Seule une personne très privilégiée peut se permettre de se focaliser sur la libération animale seulement, et ainsi pour beaucoup de gens de la position africaine révolutionnaire en Amérique du Nord, ce genre de chose reste extérieur, et cela me semble juste.

Nous n’avons pas le luxe de pouvoir nous focaliser sur une seule question, en particulier une qui est tangente pour notre propre souffrance et notre propre oppression en tant qu’êtres vivants noirs. Tout doit être inclus – libération humaine, libération de la Terre, libération non-humaine.

6.Tu soulignes l’importance de la nourriture crue. Peux-tu nous en parler?

L’alimentation végane crue est pour moi ce qu’il faut pour la santé. Dans une large mesure, cela libère une personne d’avoir à faire face aux maladies, à l’inquiétude concernant sa santé. Je n’ai pas été ne serait-ce que légèrement malade en de nombreuses années.

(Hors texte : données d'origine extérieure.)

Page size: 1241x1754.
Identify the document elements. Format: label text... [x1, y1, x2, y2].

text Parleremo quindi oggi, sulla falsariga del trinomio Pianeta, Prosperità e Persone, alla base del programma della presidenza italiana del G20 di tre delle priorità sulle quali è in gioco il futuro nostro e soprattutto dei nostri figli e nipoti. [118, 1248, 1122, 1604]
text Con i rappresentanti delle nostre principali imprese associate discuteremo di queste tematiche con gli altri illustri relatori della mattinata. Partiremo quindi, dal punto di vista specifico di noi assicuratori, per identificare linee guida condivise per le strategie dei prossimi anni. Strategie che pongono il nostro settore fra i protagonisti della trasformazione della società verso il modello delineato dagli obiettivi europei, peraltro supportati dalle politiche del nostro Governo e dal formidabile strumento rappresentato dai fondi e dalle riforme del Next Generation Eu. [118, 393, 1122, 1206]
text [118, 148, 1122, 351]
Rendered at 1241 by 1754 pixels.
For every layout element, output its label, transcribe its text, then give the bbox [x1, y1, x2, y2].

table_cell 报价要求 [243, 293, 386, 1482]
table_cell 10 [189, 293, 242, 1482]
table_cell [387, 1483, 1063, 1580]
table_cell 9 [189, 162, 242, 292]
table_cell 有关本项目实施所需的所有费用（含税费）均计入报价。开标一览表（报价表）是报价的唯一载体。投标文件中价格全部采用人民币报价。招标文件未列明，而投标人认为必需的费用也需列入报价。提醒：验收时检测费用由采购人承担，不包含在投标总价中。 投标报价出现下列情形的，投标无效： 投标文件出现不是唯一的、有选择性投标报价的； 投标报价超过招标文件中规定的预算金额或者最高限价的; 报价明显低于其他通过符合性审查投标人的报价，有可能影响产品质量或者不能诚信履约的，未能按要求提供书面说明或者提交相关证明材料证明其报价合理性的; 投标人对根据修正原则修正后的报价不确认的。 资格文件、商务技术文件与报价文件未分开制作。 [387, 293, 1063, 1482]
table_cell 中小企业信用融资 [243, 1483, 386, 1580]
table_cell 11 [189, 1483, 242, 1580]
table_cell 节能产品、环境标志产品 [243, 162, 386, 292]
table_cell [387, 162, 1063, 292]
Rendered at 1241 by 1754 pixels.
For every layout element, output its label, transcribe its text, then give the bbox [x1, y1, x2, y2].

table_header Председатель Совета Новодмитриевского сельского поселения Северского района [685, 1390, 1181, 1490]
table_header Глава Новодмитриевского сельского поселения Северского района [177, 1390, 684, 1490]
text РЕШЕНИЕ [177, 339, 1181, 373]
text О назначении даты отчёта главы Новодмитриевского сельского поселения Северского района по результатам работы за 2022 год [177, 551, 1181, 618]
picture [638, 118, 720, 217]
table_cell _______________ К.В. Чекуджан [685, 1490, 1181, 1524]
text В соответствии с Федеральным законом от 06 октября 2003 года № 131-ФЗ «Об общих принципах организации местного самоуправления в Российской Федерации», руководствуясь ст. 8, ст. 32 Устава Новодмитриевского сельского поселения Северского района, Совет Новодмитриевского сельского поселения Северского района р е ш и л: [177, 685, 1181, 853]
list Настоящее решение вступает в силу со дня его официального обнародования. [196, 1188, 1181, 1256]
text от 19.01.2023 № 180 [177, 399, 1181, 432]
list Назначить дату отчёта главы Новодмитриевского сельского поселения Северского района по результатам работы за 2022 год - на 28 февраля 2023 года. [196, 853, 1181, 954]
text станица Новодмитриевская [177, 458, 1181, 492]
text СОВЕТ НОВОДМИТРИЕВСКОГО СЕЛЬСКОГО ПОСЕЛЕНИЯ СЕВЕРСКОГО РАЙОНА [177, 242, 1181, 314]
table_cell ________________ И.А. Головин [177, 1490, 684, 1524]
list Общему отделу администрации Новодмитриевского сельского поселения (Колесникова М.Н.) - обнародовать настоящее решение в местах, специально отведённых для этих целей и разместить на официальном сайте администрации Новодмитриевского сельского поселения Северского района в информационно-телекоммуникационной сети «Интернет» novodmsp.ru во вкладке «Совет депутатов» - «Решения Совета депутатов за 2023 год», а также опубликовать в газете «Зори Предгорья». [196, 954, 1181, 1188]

Aux USA, en particulier parmi les gens africains, la maladie est pratiquement un thème central dans la vie, que ce soit l’obésité, le cancer, le diabète, la congestion cérébrale, les infarctus, l’impotence, le stress, etc.

Le véganisme crudivore, en particulier le véganisme crudivore faible en gras qui consiste surtout en des fruits frais et en des légumes verts, est pratiquable, aisé sur le plan matériel en termes financier, et créatif.

Et il exige de la discipline et de la cohérence, des tendances dont nous avons besoin en tant que personnes se considérant comme révolutionnaires.

Le véganisme crudivore est à la fois extrêmement bon pour la santé, et amène également les gens à devenir plus hardcore et plus sérieux quant à la vie et le travail. Le véganisme crudivore c’est une santé vigoureuse et une mentalité sans compromis.

7.L’Afrique est un continent en attente de la révolution. Penses-tu que le véganisme est la clef pour cela?

Oui. Le véganisme est partout potentiellement une composante importante de la révolution, et nous avons besoin de la révolution partout dans le monde.

Nous avons besoin d’esprits guerriers vegans qui ont une vue globale au sujet de comment les humains coexistent dans le monde avec les autres êtres vivants, tout en corrigeant les contradictions sociales dans la société humaine.

Une société plus humaine émergera avec le véganisme en arrière-plan, dans et après la révolution. Et également une société avec une santé meilleure, plus juste, et durable.